# Written exercise A:
From the records, list as a numbered list every line from the one containing "pose: elev=51.4 azim=287.6" through the one containing "Dot at: (334, 317)", including both, and leave out any blank lines.
+++++
What a weird entry into the Baseball movie marathon this movie is. The Slugger’s Wife is a strange one for sure, for a few different reasons. One, it is not a film I have seen before, and I’ve wondered occasionally why that was since it is a baseball movie. Perhaps I always figured with a title like that, and the presence of a name like Rebecca De Mornay, the film would be a little more adult than my tastes generally lean. Another reason this is a strange entry is Hal Ashby, a director who doesn’t seem to be the type to direct a sports movie, and perhaps this is an early indication of the product to come. Lastly, The Slugger’s Wife is a stranger entry into the baseball movie marathon because it’s just not very good.

The film concerns Darryl Palmer (Michael O’Keefe), a mediocre right fielder for a struggling Atlanta Braves club. Palmer has some pop in his bat, but when he sets eyes on nightclub singer Debby Huston (Rebecca De Mornay) he finds a new level of focus and dedication on the field, striving for excellence to impress Debby. The couple are soon married, and Darryl is on a torrid home run pace. But the strain of being Darryl’s good luck charm begins to concern Debby, who feels suffocated from having to serve as a good luck charm while she strives to build her own career in the music industry.
+++++
# Written exercise B:
For each statement, say whether the review of The Slugger's Wife agrees with it. Answer yes or no and quote the review's deciding words. (i) Darryl Palmer plays right field for the Atlanta Braves. (ii) The reviewer had seen The Slugger's Wife before. (iii) Debby Huston is a nightclub singer.
+++++
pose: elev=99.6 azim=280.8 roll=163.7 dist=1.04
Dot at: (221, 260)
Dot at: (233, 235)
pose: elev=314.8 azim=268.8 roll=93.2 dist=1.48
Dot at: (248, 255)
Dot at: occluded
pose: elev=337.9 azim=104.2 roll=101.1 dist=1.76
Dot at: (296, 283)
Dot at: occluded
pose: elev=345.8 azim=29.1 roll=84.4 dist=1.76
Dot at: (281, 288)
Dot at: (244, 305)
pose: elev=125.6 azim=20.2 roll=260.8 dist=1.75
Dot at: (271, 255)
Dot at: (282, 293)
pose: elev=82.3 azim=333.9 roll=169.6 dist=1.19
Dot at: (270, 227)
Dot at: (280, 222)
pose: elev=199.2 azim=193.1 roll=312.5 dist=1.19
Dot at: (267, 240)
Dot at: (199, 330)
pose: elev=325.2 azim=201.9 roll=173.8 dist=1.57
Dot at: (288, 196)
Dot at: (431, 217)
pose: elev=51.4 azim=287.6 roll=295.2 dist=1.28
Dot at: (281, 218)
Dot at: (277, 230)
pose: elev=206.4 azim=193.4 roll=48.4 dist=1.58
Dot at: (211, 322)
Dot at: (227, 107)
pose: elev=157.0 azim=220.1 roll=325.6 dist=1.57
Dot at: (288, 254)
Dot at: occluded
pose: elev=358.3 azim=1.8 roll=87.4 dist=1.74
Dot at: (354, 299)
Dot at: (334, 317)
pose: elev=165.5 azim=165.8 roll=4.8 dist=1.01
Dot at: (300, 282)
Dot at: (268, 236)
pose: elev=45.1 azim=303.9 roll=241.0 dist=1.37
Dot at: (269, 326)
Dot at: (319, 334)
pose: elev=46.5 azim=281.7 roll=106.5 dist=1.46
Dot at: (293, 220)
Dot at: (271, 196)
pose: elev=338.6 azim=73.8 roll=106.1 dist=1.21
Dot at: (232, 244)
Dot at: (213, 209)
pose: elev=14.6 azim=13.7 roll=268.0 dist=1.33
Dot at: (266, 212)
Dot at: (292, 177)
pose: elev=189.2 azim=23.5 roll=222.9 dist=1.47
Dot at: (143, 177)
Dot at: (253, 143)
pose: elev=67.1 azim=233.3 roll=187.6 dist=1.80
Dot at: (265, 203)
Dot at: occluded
+++++
# Correct result A:
1. pose: elev=51.4 azim=287.6 roll=295.2 dist=1.28
2. Dot at: (281, 218)
3. Dot at: (277, 230)
4. pose: elev=206.4 azim=193.4 roll=48.4 dist=1.58
5. Dot at: (211, 322)
6. Dot at: (227, 107)
7. pose: elev=157.0 azim=220.1 roll=325.6 dist=1.57
8. Dot at: (288, 254)
9. Dot at: occluded
10. pose: elev=358.3 azim=1.8 roll=87.4 dist=1.74
11. Dot at: (354, 299)
12. Dot at: (334, 317)

# Correct result B:
(i) Yes: "a mediocre right fielder for a struggling Atlanta Braves club"
(ii) No: "it is not a film I have seen before"
(iii) Yes: "nightclub singer Debby Huston"